Les orphelins de François de Bernard Gheur
Ce livre révèle un aspect peu connu de François Truffaut : celui de conseiller littéraire. Le romancier et journaliste Bernard Gheur nous dit sa dette à l’égard de Truffaut dans un double mouvement : celui de la reconnaissance (gratitude) qui conduit à la connaissance d’un homme qu’il n’a fait qu’entrevoir, de loin, une seule fois, à Cannes. Adolescent, l’auteur découvre Les Quatre Cents Coups, il écrit à Truffaut son admiration ; longtemps après, il lui envoie une nouvelle, Truffaut répond et l’encourage dans sa vocation littéraire. La suite relève du conte de fées : B. Gheur lui soumet le manuscrit d’un roman, Le Testament d’un cancre. Truffaut l’annote. Une fois le manuscrit accepté par Albin Michel, Truffaut en rédige la préface. Le dialogue entre le cinéaste et l’écrivain ne cessera qu’à la mort du premier.

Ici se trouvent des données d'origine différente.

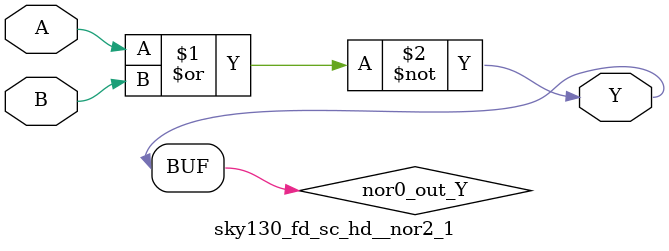
<source format=v>
/*
 * Copyright 2020 The SkyWater PDK Authors
 *
 * Licensed under the Apache License, Version 2.0 (the "License");
 * you may not use this file except in compliance with the License.
 * You may obtain a copy of the License at
 *
 *     https://www.apache.org/licenses/LICENSE-2.0
 *
 * Unless required by applicable law or agreed to in writing, software
 * distributed under the License is distributed on an "AS IS" BASIS,
 * WITHOUT WARRANTIES OR CONDITIONS OF ANY KIND, either express or implied.
 * See the License for the specific language governing permissions and
 * limitations under the License.
 *
 * SPDX-License-Identifier: Apache-2.0
*/


`ifndef SKY130_FD_SC_HD__NOR2_1_FUNCTIONAL_V
`define SKY130_FD_SC_HD__NOR2_1_FUNCTIONAL_V

/**
 * nor2: 2-input NOR.
 *
 * Verilog simulation functional model.
 */

`timescale 1ns / 1ps
`default_nettype none

`celldefine
module sky130_fd_sc_hd__nor2_1 (
    Y,
    A,
    B
);

    // Module ports
    output Y;
    input  A;
    input  B;

    // Local signals
    wire nor0_out_Y;

    //  Name  Output      Other arguments
    nor nor0 (nor0_out_Y, A, B           );
    buf buf0 (Y         , nor0_out_Y     );

endmodule
`endcelldefine

`default_nettype wire
`endif  // SKY130_FD_SC_HD__NOR2_1_FUNCTIONAL_V

</source>
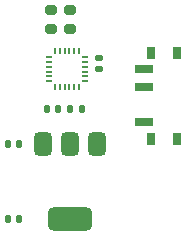
<source format=gbr>
%TF.GenerationSoftware,KiCad,Pcbnew,8.0.5*%
%TF.CreationDate,2024-10-09T16:47:07-04:00*%
%TF.ProjectId,PostureBestICM20948,506f7374-7572-4654-9265-737449434d32,rev?*%
%TF.SameCoordinates,Original*%
%TF.FileFunction,Paste,Top*%
%TF.FilePolarity,Positive*%
%FSLAX46Y46*%
G04 Gerber Fmt 4.6, Leading zero omitted, Abs format (unit mm)*
G04 Created by KiCad (PCBNEW 8.0.5) date 2024-10-09 16:47:07*
%MOMM*%
%LPD*%
G01*
G04 APERTURE LIST*
G04 Aperture macros list*
%AMRoundRect*
0 Rectangle with rounded corners*
0 $1 Rounding radius*
0 $2 $3 $4 $5 $6 $7 $8 $9 X,Y pos of 4 corners*
0 Add a 4 corners polygon primitive as box body*
4,1,4,$2,$3,$4,$5,$6,$7,$8,$9,$2,$3,0*
0 Add four circle primitives for the rounded corners*
1,1,$1+$1,$2,$3*
1,1,$1+$1,$4,$5*
1,1,$1+$1,$6,$7*
1,1,$1+$1,$8,$9*
0 Add four rect primitives between the rounded corners*
20,1,$1+$1,$2,$3,$4,$5,0*
20,1,$1+$1,$4,$5,$6,$7,0*
20,1,$1+$1,$6,$7,$8,$9,0*
20,1,$1+$1,$8,$9,$2,$3,0*%
G04 Aperture macros list end*
%ADD10RoundRect,0.140000X-0.170000X0.140000X-0.170000X-0.140000X0.170000X-0.140000X0.170000X0.140000X0*%
%ADD11RoundRect,0.200000X0.275000X-0.200000X0.275000X0.200000X-0.275000X0.200000X-0.275000X-0.200000X0*%
%ADD12RoundRect,0.140000X0.140000X0.170000X-0.140000X0.170000X-0.140000X-0.170000X0.140000X-0.170000X0*%
%ADD13R,1.500000X0.700000*%
%ADD14R,0.800000X1.000000*%
%ADD15RoundRect,0.140000X-0.140000X-0.170000X0.140000X-0.170000X0.140000X0.170000X-0.140000X0.170000X0*%
%ADD16RoundRect,0.375000X-0.375000X0.625000X-0.375000X-0.625000X0.375000X-0.625000X0.375000X0.625000X0*%
%ADD17RoundRect,0.500000X-1.400000X0.500000X-1.400000X-0.500000X1.400000X-0.500000X1.400000X0.500000X0*%
%ADD18RoundRect,0.050000X-0.225000X-0.050000X0.225000X-0.050000X0.225000X0.050000X-0.225000X0.050000X0*%
%ADD19RoundRect,0.050000X0.050000X-0.225000X0.050000X0.225000X-0.050000X0.225000X-0.050000X-0.225000X0*%
G04 APERTURE END LIST*
D10*
%TO.C,C2*%
X120000000Y-90020000D03*
X120000000Y-90980000D03*
%TD*%
D11*
%TO.C,R2*%
X115900000Y-87625000D03*
X115900000Y-85975000D03*
%TD*%
D12*
%TO.C,C4*%
X113230000Y-97300000D03*
X112270000Y-97300000D03*
%TD*%
D13*
%TO.C,SW1*%
X123750000Y-95500000D03*
X123750000Y-92500000D03*
X123750000Y-91000000D03*
D14*
X124400000Y-96900000D03*
X124400000Y-89600000D03*
X126600000Y-96900000D03*
X126600000Y-89600000D03*
%TD*%
D15*
%TO.C,C3*%
X117540000Y-94400000D03*
X118500000Y-94400000D03*
%TD*%
D12*
%TO.C,C5*%
X116520000Y-94400000D03*
X115560000Y-94400000D03*
%TD*%
D11*
%TO.C,R1*%
X117500000Y-87625000D03*
X117500000Y-85975000D03*
%TD*%
D16*
%TO.C,U2*%
X119800000Y-97350000D03*
X117500000Y-97350000D03*
D17*
X117500000Y-103650000D03*
D16*
X115200000Y-97350000D03*
%TD*%
D18*
%TO.C,U1*%
X115750000Y-90000000D03*
X115750000Y-90400000D03*
X115750000Y-90800000D03*
X115750000Y-91200000D03*
X115750000Y-91600000D03*
X115750000Y-92000000D03*
D19*
X116250000Y-92500000D03*
X116650000Y-92500000D03*
X117050000Y-92500000D03*
X117450000Y-92500000D03*
X117850000Y-92500000D03*
X118250000Y-92500000D03*
D18*
X118750000Y-92000000D03*
X118750000Y-91600000D03*
X118750000Y-91200000D03*
X118750000Y-90800000D03*
X118750000Y-90400000D03*
X118750000Y-90000000D03*
D19*
X118250000Y-89500000D03*
X117850000Y-89500000D03*
X117450000Y-89500000D03*
X117050000Y-89500000D03*
X116650000Y-89500000D03*
X116250000Y-89500000D03*
%TD*%
D12*
%TO.C,C1*%
X113200000Y-103700000D03*
X112240000Y-103700000D03*
%TD*%
M02*

</source>
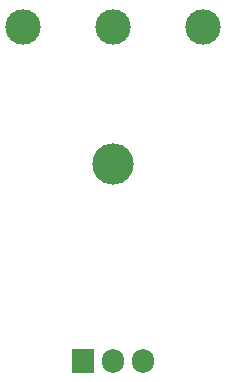
<source format=gbr>
%TF.GenerationSoftware,KiCad,Pcbnew,7.0.2*%
%TF.CreationDate,2023-05-24T19:56:16+02:00*%
%TF.ProjectId,Einschaltstrombegrenzung,45696e73-6368-4616-9c74-7374726f6d62,rev?*%
%TF.SameCoordinates,Original*%
%TF.FileFunction,Soldermask,Bot*%
%TF.FilePolarity,Negative*%
%FSLAX46Y46*%
G04 Gerber Fmt 4.6, Leading zero omitted, Abs format (unit mm)*
G04 Created by KiCad (PCBNEW 7.0.2) date 2023-05-24 19:56:16*
%MOMM*%
%LPD*%
G01*
G04 APERTURE LIST*
%ADD10C,3.000000*%
%ADD11O,3.500000X3.500000*%
%ADD12R,1.905000X2.000000*%
%ADD13O,1.905000X2.000000*%
G04 APERTURE END LIST*
D10*
%TO.C,J2*%
X144780000Y-74930000D03*
X137160000Y-74930000D03*
X129540000Y-74930000D03*
%TD*%
D11*
%TO.C,Q1*%
X137160000Y-86550000D03*
D12*
X134620000Y-103210000D03*
D13*
X137160000Y-103210000D03*
X139700000Y-103210000D03*
%TD*%
M02*

</source>
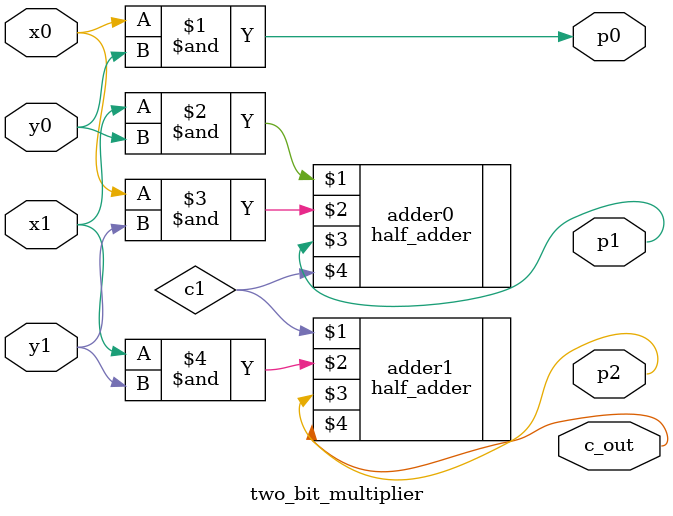
<source format=v>
`include "half_adder.v"

module two_bit_multiplier(x0, x1, y0, y1, p0, p1, p2, c_out);
input x0, x1, y0, y1;
output p0, p1, p2, c_out;
assign p0 = x0&y0;
half_adder adder0(x1&y0, x0&y1, p1, c1);
half_adder adder1(c1, x1&y1, p2, c_out);
endmodule



</source>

Les Orphelins de François est une autobiographie éclairée par la présence du cinéaste, avec le souci de dessiner une image de Truffaut qui ne se réfère pas seulement au témoignage de l’auteur. Pour approfondir sa connaissance de Truffaut, B. Gheur, en journaliste averti, interroge des proches : sa femme, Madeleine Morgenstern, et Claude de Givray. M. Morgenstern, à la voix juvénile et rieuse, révèle, avec beaucoup de fraîcheur, sa vie avec son mari, la vie aussi de son père, Ignace Morgenstern, distributeur et producteur de films, dont l’existence est traversée par les tragédies du xxe siècle : antisémitisme, totalitarisme. Elle dresse un portrait plus nuancé qu’habituellement de Truffaut jeune critique : à propos de la Nouvelle Vague, loin du « dégagisme », « ces jeunes gens avaient un but : faire du cinéma. Ils ne voulaient pas que les autres s’en aillent ; ils voulaient qu’ils leur fassent de la place ». À cet égard, M. Morgenstern rappelle cette phrase de Bernanos que son mari adorait : « J’ai compris que la jeunesse est bénie – qu’elle est un risque à courir – mais ce risque même est béni. » Elle évoque encore l’après-guerre et « le grand éblouissement du cinéma américain », qui trouve un écho dans les souvenirs de son interlocuteur, passionné par les westerns qu’il voyait enfant, accompagné par une grand-mère, veuve très jeune d’un ingénieur des Mines, personnage mythique parcourant le Canada à cheval. Sur le ton de la conversation, B. Gheur souligne ce que sa jeunesse doit au cinéma : tournage de films durant l’adolescence, recherche de jeunes actrices, premières amours. La vie de ces adolescents liégeois n’avait rien de tragique : ils cherchaient obstinément à découvrir la vie, dans un collège de jésuites (sévère préfet de discipline cinéphile, admirateur de Bergman), dans la rue pleine de filles (futures actrices) à la sortie des classes.
Évoquant les derniers moments de Truffaut, M. Morgenstern rappelle la visite du père Jean Mambrino : « Il a écrit de très beaux poèmes, pas particulièrement religieux. Je me souviens d’avoir entendu rire les deux hommes. François interrogeait le prêtre sur la mort, l’au-delà. Après le départ du père Mambrino, François m’a dit : “Il n’en sait pas davantage que moi.” » Dans ces récits entrecroisés, une place est accordée aux rêves, celui de M. Morgenstern : « Je l’aime encore. Je rêve souvent de lui. Je lui dis : “Pourquoi m’as-tu quittée ? Pourquoi es-tu mort si tôt ?” Je lui fais des scènes affreuses. » B. Gheur raconte son rêve : « Madeleine me dit : “Ne vous inquiétez pas, Bernard. François va arriver…” […] C’est le jeune homme pâle que j’ai vu sur la Croisette. “Allez-y, me dit Madeleine, souriante. Vous avez assez attendu.” François a l’air un peu interloqué. Il me dit : “Pas un visage… Un nom… Oui, un ami.” » Comme l’écrit François Truffaut, « dans le gruyère des cinéastes, les trous sont pleins d’esprit ».